More generally, we should move to more GPU-driven rendering pipelines in the future to enable more advanced rendering techniques (see https://advances.realtimerendering.com/s2015/aaltonenhaar_siggraph2015_combined_final_footer_220dpi.pdf for example), but we first need to get MultiDrawIndirect support in WebGPU (which is not yet available at this time).

1 Like

I did not look too deeply, its likely I’m wrong. readPixels() was giving something like [0.00283123564,0,0,1] in webgl2 but [0.00283123564,0.00283123564,0.00283123564,0.00283123564] in webGPU for the first pixel?
If webGPU is storing only R channel in the depthMap, then its wai.

Well, this was caught before I tested frame graphs which lead me to think that csm users were screwed trying to port to webGPU, hence, a mitigation was needed. With frame graph, csm in webGPU works fine! We just need to doc this so users know what to do. At this point, I do not think adding a hack is a good idea. A hack should really be considered if and only if there are no alternatives.

Agreed and thumbs up!

Yes, I’m aware. If we are on gpu, my first choice is still ray traced shadows. There is nothing wrong with csm except that the shadows are flat. With pbr, you will really want better lighting and more natural penumbras to match the realism. For games, jfa seems to be very promising with good perf as well for soft shadow. But it still doesn’t beat real time ray tracing. Now, I’m just rambling and we could go on and on, this really needs its own thread…tsk tsk.

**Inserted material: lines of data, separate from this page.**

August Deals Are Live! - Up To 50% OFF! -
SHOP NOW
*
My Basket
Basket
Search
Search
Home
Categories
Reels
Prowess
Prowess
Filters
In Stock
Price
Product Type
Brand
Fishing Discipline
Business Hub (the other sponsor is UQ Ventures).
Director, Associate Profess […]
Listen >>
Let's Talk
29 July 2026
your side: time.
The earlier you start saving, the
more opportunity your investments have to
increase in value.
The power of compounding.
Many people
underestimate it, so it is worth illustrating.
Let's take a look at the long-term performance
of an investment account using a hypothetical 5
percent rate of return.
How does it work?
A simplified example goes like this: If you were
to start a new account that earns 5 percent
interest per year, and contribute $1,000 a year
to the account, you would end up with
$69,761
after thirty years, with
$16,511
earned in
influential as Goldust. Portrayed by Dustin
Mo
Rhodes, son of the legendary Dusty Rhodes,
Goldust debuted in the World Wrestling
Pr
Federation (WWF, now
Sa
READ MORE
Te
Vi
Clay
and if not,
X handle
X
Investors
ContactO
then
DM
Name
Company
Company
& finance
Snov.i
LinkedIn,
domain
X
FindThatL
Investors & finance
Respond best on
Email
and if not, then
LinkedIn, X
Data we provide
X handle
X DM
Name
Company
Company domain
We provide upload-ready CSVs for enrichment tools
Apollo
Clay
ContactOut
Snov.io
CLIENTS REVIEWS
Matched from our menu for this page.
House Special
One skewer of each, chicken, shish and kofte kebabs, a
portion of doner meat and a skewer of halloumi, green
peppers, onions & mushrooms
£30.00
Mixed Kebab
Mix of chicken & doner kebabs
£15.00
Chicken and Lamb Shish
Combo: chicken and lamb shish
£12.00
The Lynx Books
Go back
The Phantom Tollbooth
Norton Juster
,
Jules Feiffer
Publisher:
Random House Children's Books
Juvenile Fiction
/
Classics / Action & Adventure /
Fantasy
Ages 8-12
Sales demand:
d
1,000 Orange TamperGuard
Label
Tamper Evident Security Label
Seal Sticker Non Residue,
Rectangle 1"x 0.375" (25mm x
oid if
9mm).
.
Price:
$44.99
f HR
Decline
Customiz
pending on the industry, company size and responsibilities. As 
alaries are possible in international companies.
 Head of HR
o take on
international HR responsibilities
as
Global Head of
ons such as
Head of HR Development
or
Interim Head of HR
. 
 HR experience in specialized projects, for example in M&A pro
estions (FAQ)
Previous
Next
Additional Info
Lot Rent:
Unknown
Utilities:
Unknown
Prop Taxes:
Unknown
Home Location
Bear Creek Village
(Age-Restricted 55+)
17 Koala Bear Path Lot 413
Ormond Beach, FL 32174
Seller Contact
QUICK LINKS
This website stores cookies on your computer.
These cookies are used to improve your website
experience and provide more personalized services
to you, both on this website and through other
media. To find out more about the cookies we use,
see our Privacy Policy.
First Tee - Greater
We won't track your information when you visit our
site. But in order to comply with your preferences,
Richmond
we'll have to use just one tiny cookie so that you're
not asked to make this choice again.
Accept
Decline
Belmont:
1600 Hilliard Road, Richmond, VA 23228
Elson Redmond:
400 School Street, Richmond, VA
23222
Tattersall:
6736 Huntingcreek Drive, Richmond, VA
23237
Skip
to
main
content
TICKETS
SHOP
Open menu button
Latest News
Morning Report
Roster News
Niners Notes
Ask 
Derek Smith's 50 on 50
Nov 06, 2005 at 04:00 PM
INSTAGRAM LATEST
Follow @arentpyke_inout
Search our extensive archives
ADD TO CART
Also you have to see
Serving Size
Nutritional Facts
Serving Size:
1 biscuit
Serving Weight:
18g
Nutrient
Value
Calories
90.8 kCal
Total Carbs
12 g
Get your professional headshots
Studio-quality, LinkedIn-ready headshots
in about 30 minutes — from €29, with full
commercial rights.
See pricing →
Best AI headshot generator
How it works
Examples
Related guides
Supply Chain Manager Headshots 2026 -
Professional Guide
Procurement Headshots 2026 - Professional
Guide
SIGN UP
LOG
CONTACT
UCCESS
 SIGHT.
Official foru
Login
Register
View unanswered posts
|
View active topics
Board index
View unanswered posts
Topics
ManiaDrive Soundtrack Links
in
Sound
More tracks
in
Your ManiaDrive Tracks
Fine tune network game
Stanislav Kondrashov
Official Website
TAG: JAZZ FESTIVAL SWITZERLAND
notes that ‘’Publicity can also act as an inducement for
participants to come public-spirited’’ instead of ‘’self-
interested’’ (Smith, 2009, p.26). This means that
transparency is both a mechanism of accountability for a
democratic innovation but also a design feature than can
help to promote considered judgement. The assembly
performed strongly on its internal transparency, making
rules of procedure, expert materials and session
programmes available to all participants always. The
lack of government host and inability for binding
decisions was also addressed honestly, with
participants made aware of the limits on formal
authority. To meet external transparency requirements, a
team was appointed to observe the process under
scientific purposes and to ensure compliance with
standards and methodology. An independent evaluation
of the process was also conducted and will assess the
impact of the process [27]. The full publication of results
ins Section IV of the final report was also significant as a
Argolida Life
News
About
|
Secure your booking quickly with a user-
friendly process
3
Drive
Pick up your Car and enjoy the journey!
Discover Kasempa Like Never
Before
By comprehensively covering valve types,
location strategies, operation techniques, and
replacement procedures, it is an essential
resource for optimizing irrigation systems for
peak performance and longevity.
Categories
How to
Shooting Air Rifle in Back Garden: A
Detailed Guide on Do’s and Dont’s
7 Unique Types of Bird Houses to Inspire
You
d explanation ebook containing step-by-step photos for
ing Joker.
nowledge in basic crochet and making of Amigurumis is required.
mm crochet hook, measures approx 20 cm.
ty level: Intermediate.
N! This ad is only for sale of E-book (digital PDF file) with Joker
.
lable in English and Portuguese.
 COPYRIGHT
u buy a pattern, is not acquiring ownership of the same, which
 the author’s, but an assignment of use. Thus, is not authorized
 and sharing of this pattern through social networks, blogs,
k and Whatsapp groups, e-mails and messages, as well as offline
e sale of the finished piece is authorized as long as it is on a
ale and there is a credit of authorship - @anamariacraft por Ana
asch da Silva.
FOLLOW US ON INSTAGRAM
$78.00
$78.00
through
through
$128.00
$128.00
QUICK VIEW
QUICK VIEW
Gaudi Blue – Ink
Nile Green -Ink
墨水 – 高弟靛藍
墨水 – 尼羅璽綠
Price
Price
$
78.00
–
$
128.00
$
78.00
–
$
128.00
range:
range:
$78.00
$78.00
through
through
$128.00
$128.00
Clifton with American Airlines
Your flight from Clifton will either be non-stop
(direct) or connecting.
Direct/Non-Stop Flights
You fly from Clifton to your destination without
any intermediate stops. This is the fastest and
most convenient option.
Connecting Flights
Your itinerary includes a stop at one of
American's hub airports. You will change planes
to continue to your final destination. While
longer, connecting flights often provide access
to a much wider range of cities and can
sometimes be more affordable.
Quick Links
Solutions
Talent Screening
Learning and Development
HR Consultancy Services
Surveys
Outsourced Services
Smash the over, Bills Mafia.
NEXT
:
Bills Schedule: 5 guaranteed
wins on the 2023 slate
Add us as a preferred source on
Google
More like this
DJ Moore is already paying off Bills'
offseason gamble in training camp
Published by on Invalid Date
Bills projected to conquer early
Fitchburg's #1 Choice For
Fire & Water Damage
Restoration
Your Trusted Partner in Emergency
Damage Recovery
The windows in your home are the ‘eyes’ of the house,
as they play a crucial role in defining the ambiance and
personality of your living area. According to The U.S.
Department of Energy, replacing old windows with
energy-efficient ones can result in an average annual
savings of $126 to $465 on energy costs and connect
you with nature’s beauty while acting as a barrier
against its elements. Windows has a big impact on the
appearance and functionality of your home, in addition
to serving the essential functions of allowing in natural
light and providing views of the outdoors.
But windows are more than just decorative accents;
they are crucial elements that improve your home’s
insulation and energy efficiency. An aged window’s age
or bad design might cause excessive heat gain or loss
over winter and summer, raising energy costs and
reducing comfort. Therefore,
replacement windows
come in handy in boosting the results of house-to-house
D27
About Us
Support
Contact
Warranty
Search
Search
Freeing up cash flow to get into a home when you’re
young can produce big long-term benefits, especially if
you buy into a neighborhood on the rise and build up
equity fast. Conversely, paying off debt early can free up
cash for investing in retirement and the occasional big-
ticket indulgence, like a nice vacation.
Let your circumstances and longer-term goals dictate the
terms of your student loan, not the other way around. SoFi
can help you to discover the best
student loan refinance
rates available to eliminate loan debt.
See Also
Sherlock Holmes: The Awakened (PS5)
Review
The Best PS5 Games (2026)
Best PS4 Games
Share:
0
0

Marking as solved, closing. Thanks for all the help! Cheers!

Yes, WebGPU also uses a red texture. Reading a texture is done by using a RGBA buffer, though, and WebGPU copies the same value to each channel.

I’m quite surprised, because CSM didn’t change with frame graphs, there’s still the “async” delay! Would you have a PG so that I can have a look?

lol, my bad. I did not toggle autoCalcBounds when I was testing csm with frame graphs. You can find the bug here.